■ SUPPLIED ENTRIES
↓

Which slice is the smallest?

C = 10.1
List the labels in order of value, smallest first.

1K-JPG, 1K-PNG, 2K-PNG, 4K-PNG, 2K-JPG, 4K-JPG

↑
↓

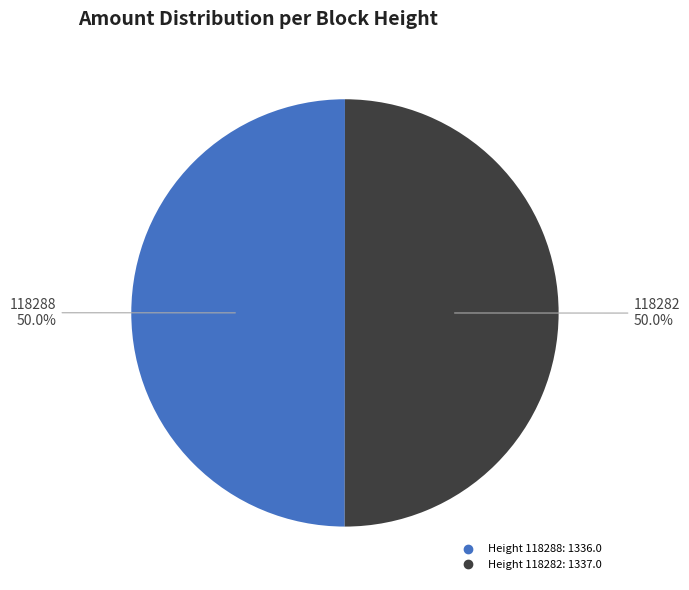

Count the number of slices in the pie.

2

↑

Rewrite the lines starting at the one containing "Which slice is the smallest?" and ending at the one containing "List the labels", substituting "lowest" for "smallest" and leaving everything else unchanged.

■ WRITTEN SOLUTION
Which slice is the lowest?

C = 10.1
List the labels in order of value, lowest first.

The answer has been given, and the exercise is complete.